Work request.
Find every line in the records below that holds the word "wash", and copy each one.

* * * * *

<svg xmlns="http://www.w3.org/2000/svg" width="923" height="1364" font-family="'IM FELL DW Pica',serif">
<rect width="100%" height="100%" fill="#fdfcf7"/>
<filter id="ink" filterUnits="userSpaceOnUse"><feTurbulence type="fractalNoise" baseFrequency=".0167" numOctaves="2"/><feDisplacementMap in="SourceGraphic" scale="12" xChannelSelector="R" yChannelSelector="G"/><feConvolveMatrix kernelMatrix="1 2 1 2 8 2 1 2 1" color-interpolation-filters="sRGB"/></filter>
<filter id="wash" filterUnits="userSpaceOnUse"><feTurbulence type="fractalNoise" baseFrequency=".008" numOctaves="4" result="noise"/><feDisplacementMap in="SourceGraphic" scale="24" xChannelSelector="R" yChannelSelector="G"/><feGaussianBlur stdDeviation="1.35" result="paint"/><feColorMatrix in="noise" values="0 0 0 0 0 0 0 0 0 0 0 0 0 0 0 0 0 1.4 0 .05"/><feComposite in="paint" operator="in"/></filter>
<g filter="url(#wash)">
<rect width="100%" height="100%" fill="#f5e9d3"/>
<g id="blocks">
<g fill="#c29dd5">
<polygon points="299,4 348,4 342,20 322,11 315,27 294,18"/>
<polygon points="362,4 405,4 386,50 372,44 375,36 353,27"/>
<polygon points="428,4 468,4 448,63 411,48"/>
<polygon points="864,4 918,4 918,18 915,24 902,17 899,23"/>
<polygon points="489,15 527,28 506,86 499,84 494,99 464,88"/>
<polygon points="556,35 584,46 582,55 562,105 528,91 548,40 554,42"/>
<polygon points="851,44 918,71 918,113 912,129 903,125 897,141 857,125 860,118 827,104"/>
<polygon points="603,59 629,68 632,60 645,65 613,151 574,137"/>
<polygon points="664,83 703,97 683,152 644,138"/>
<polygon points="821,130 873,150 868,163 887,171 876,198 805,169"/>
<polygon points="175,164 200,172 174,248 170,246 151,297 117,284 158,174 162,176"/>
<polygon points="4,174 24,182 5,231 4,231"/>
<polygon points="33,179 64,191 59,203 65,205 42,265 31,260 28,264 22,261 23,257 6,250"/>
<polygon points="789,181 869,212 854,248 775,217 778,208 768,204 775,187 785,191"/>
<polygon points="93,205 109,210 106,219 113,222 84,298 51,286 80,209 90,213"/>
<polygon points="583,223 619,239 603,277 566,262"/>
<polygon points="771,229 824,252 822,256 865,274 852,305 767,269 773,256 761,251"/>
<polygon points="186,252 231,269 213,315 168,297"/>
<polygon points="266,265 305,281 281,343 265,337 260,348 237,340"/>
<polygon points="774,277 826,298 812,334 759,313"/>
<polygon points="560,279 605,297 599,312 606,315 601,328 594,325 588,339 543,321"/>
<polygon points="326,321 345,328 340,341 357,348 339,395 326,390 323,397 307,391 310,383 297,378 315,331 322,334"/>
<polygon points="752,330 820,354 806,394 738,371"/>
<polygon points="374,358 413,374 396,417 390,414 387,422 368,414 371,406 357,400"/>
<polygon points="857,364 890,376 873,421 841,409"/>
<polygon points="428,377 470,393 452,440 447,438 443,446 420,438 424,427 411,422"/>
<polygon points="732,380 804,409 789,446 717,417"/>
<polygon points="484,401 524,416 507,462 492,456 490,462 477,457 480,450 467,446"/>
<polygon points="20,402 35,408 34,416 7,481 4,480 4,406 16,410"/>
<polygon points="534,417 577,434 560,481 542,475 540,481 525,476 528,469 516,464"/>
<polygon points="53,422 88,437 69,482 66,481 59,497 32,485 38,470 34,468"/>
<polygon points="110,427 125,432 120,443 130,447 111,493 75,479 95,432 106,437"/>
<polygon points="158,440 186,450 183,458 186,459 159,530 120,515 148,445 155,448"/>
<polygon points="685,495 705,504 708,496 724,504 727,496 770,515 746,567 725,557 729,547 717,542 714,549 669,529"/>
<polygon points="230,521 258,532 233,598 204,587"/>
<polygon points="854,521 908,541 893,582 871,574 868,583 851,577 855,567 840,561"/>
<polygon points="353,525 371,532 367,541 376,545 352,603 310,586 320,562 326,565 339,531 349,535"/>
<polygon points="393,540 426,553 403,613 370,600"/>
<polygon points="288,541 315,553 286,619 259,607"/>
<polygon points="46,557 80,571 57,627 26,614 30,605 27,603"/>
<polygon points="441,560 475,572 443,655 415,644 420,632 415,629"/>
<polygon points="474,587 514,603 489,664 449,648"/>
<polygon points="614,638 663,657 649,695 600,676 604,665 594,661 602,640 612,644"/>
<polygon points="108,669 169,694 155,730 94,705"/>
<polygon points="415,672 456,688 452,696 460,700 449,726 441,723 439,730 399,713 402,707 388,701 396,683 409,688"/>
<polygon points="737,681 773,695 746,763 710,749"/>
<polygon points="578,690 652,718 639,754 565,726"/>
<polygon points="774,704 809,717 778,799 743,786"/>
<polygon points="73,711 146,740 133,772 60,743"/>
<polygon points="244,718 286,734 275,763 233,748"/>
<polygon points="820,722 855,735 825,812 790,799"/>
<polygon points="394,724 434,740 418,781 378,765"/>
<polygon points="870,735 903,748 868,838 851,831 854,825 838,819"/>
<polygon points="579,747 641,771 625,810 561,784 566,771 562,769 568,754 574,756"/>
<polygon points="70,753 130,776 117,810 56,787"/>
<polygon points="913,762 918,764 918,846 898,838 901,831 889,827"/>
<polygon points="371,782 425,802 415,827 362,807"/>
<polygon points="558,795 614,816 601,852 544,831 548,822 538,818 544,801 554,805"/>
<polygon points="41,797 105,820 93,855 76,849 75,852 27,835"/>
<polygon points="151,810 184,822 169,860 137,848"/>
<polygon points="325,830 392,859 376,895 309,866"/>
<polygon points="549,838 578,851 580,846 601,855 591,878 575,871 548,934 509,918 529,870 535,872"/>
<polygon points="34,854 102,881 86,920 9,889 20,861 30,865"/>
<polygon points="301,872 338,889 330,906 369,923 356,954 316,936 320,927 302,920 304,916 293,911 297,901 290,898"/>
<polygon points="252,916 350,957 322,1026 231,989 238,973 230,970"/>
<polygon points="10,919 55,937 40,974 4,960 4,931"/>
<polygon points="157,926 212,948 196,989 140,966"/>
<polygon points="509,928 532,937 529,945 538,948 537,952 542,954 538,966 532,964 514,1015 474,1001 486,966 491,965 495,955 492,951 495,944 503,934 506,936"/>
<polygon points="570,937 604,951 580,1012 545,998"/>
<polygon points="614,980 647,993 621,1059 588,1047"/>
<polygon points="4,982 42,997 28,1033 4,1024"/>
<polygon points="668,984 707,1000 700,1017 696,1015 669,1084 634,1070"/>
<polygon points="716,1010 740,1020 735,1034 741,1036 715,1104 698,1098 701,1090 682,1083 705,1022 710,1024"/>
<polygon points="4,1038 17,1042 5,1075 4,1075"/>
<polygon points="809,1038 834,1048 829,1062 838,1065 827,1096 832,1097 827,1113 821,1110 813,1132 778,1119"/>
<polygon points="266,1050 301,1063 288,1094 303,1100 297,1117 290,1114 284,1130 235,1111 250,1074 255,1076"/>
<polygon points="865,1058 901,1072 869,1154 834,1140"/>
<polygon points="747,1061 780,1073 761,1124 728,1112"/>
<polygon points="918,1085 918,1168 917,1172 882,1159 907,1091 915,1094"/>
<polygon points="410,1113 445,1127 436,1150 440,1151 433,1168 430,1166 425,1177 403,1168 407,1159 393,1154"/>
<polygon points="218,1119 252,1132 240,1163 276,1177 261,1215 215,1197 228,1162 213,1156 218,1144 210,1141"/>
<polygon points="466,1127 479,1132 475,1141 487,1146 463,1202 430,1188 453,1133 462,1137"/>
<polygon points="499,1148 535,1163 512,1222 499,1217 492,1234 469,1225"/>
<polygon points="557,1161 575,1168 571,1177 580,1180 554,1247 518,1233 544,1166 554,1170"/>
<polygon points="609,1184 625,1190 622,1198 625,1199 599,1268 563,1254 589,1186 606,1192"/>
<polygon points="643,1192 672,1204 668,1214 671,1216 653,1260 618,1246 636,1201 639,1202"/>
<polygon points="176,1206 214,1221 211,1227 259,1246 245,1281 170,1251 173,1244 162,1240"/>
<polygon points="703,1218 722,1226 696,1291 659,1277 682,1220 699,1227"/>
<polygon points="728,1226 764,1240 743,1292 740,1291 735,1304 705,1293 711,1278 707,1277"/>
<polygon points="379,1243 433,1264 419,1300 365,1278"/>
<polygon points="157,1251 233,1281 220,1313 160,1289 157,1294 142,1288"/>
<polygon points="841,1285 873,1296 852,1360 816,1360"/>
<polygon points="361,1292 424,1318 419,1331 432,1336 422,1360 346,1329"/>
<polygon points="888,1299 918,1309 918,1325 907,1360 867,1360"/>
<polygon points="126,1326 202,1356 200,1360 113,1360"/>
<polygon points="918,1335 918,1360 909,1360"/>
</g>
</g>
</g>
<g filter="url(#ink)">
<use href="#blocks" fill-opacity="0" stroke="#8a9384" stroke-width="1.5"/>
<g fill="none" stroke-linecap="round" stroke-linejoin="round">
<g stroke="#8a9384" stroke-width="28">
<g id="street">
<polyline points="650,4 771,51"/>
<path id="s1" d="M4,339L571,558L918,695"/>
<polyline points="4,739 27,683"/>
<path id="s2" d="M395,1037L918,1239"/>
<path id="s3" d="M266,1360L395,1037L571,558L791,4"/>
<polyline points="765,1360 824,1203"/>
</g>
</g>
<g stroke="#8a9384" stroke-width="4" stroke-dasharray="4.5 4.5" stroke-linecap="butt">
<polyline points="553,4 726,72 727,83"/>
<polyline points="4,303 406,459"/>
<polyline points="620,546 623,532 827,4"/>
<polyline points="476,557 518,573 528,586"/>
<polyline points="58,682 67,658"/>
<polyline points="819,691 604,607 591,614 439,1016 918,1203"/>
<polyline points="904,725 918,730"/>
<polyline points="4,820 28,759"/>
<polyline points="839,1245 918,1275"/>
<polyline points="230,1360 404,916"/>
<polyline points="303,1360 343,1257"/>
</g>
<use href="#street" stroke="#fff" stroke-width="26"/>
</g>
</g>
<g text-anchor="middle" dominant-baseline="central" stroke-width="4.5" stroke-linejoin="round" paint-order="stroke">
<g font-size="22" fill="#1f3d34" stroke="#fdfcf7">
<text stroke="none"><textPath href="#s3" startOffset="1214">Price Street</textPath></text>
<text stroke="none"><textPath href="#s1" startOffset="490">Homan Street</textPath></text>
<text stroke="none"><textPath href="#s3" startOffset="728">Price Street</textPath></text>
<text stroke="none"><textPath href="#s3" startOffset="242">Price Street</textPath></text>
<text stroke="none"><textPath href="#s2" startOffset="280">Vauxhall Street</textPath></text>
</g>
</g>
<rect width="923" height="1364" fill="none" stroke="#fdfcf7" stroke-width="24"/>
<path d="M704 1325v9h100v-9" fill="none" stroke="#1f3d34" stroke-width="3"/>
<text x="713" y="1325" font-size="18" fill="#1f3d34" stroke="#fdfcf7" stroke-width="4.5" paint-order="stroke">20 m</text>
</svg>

* * * * *

Output below.
<filter id="wash" filterUnits="userSpaceOnUse"><feTurbulence type="fractalNoise" baseFrequency=".008" numOctaves="4" result="noise"/><feDisplacementMap in="SourceGraphic" scale="24" xChannelSelector="R" yChannelSelector="G"/><feGaussianBlur stdDeviation="1.35" result="paint"/><feColorMatrix in="noise" values="0 0 0 0 0 0 0 0 0 0 0 0 0 0 0 0 0 1.4 0 .05"/><feComposite in="paint" operator="in"/></filter>
<g filter="url(#wash)">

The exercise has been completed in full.